Men and Back Pain
This gender gap, as with so many areas in which men and women diverge, is partly a function of biology and partly the result of cultural expectations of male behavior. "I'm convinced that testosterone, competitiveness, and aggressiveness have a lot to do with the way men push themselves past their limits," says Marianne Legato, MD, director of the Partnership for Gender-Specific Medicine at Columbia University in New York City. "Then there's the social conditioning that men get -- that they must suck it up and keep moving in the face of pain. Women, on the other hand, are encouraged to listen to their bodies and to stop if something hurts."
Dr. DiNubile says he treats four times as many men of that generation as women. "The imbalance has to do with the fact that men this age have been playing sports longer and therefore have beaten up their bodies more," he says. "Having experienced injuries as adolescents sets them up for problems down the line in the same parts of their bodies."
Many baby boomer women, in contrast, came of age before the explosion of organized girls' sports (ushered in by Title IX of the Higher Education Act, passed in 1972), and thus were largely spared this sort of wear and tear. But even in adulthood, notes Dr. DiNubile, men and women differ in their approach to physical activity. Women, he says, tend to be more vigilant about stretching, varying their activities, and not overexerting themselves. "At the gym, women are more likely to ask for advice from a trainer," he says, "whereas men, as we know, don't like to ask for directions. Women will do a balanced workout, while men are apt to overwork their 'mirror muscles' -- the biceps, shoulders, and chest. Plus, women are less likely to run out and play a contact sport with someone 10 or 20 years their junior to prove they can still keep up."

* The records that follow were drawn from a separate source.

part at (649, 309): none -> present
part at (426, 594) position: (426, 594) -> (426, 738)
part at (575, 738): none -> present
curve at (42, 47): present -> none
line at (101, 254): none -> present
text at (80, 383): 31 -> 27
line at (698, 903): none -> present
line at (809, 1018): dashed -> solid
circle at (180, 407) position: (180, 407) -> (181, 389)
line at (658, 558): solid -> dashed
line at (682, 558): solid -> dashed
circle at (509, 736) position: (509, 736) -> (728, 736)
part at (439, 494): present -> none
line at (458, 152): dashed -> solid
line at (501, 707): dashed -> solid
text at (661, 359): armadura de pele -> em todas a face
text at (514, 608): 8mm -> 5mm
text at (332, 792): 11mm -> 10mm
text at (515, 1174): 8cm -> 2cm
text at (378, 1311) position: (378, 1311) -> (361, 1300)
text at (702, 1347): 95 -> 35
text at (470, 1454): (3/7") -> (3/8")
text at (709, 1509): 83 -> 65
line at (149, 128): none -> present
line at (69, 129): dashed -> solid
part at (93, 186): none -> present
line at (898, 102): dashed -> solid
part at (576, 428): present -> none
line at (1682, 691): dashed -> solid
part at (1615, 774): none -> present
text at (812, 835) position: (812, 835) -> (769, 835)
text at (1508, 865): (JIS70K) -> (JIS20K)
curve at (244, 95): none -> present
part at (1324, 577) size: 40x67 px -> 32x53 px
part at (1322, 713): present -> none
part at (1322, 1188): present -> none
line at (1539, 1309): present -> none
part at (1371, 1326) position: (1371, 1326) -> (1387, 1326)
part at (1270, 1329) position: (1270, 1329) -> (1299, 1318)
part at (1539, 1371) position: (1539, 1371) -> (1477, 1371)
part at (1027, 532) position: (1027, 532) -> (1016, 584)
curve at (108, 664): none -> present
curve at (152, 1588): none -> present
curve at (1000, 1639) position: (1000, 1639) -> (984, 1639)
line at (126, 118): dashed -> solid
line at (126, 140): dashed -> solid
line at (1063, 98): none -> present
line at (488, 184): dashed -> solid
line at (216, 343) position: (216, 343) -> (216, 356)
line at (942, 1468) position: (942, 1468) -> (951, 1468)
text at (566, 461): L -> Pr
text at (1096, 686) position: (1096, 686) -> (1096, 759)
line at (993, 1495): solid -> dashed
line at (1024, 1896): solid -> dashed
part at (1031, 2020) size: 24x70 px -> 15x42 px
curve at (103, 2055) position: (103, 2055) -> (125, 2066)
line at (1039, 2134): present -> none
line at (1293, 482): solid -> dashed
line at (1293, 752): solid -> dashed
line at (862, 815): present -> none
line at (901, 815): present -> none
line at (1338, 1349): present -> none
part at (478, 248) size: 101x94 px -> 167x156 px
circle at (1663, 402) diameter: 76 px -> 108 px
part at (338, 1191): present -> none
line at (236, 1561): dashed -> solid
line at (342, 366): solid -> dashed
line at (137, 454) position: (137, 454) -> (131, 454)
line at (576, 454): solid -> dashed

Younger men also suffer a disproportionate number of sports-related injuries compared with women, but the musculoskeletal system becomes more vulnerable as one ages. Soft tissues, such as muscles, tendons, and ligaments, become less flexible and more prone to fraying and tearing, and the disks that separate and cushion the vertebrae of the spine begin to degenerate, compromising their ability to protect the back.
Moreover, when injuries occur, an older body requires more time to recover, and recovery may be less than total. The same activity that caused no problems for a 25-year-old may well traumatize the body of a more mature person. And here, too, the psychology of baby boomers and their well-documented reluctance to acknowledge the inevitability of aging come into play. "A guy might think, I used to run five miles a day," says Julie Gilchrist, MD, a sports-injury specialist at the Centers for Disease Control and Prevention, in Atlanta. "But if he hasn't run recently, setting off for a five-mile jog is not a good idea. Yet you'd be surprised how many men do just that."
Indeed, many injuries arise from the so-called "weekend warrior" syndrome. "What I see most are strains and other injuries in guys who sit around all week, then on weekends try to play a sport as if they were 20 again," says Marc Safran, MD, director of the sports medicine program at University of California-San Francisco Medical Center. And when they do hurt themselves, he adds, many men do not seek immediate attention. "Many patients show up only when the pain has become too great for them to go out and play again."